The Venture Capitalist was displeased.
“That’s all you’ve got?” he barked, taking a deep swig from his bottle of soylent. “People don’t even travel anymore; they do everything in VR! You should be making goggles and helmets. But no! You wrote a travel app?”
In our imagination, a pin dropped and shattered our eardrums in a burst of silence. A hundred eyes focused in unison as our stock split and our fair market value turned tail and went negative.
The Venture Capitalist went in for the kill.
“Maybe your users need a GPX track to find the bathroom after Netflix and chilling?”
The elevator pitch had begun so smoothly. We had designed for ourselves and expected like-minded people to come out of the woodwork. Maybe it wasn’t exactly Uber for adventurers. But could it become Word for wanderers?
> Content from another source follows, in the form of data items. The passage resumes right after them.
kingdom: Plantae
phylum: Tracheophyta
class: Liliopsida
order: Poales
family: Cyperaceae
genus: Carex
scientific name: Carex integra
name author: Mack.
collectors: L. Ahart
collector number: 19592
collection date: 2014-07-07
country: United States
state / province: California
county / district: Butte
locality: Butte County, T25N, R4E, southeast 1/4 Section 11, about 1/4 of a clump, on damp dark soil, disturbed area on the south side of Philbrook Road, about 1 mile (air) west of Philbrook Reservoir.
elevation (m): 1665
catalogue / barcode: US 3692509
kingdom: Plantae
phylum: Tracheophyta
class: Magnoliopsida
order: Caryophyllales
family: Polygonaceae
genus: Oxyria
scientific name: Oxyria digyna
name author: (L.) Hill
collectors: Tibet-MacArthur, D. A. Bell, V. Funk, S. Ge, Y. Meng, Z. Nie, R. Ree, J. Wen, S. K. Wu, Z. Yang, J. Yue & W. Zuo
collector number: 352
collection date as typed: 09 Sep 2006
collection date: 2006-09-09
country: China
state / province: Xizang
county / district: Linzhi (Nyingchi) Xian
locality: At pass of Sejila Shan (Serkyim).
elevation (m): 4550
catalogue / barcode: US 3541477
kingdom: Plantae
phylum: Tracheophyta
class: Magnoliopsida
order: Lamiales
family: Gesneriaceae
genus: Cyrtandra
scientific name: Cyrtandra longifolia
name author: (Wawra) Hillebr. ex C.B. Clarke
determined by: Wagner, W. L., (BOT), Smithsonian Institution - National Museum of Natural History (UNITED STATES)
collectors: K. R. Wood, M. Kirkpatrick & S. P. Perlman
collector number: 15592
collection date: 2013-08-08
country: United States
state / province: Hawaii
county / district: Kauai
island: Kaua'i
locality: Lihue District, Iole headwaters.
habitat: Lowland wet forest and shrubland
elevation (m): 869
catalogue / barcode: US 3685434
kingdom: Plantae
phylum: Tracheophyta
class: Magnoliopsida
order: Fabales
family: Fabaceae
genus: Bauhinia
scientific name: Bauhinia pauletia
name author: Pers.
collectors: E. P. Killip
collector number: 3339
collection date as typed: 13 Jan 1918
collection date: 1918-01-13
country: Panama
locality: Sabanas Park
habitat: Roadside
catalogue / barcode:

But now things had gone awry. We passed the hundred and eleventh floor, and the elevator was beginning to shake. We were fairly sure the building only had nine stories.
Looking down, the floor was clear glass. A sargassum of forked blockchains writhed beneath us, abandoned by even the hoariest of miners. The lights flickered. The elevator’s display no longer had a floor number, just a name. We had arrived at the cemetery of failed software projects. Several floors beneath us, a Pets.com sign blinked ominously.
It was then that we noticed the distinct lack of pants in our lives. While embarrassing, it explained a lot.
We awoke in cold sweat, still hearing the Venture Capitalist’s final mocking laugh. “Hey, maybe you can make it social, too! Like Facebook for hobos!”
As we poured ourselves an unusually large bowl of cereal, we reflected that even bad nightmares can bring good ideas. It was true: we had conceptualized trip planning as a solitary activity: our target customer was a modern-day Magellan, burning the midnight oil over maps and charts, searching out obscure petroglyph sites on Instagram while polishing his astrolabe and sextant.
So why not do something more social? No man is an island. And our extensive user research has hinted at the possibility that some of our users might even have friends.
With that realization, the scenarios practically wrote themselves.
Maybe you’re travelling with someone, and they’re not terribly fond of surprises. You share the trip with them. They might even give you some feedback. Or even navigate while you drive.
Maybe you’re travelling someplace risky, and you want someone outside your travel party to know where you are. You share the trip with them, and they’ll know to call the County sheriff when you don’t check in.
Maybe your friends want to go on that hike to see the waterfall you posted on Flickr the other day. You reluctantly share the trip with them, feeling a twinge of responsibility for when they inevitably get lost. At least they have you to call the sheriff for them.
The app already supports uploading trips to cloud storage. So why not just share those trips with other people as well? You can even set read/write permissions, and choose to share all your trips or just one.
And so we did that. We went social. Sort of.
Somewhere, someplace, the elevator lurched into motion. This time, we had remembered to dress professionally, hiking boots and all, backpack loaded with water, spare lenses, and a packed lunch.
“Come hiking with us, and try it for yourself”, we said. “We’ll share the trip with you.”
The Venture Capitalist installed version 2.1.0 and asked for a premium code. We watched nervously as he downloaded the trip.
Suddenly the elevator stopped. The door opened to a high alpine forest. Morning sunlight filtered through the dwarf trees, scattering off erratics and wildflowers. Patches of snow lingered in the shadows. The air was crisp and clear. A mature blockchain rattled happily in the distance. We had arrived at the trailhead.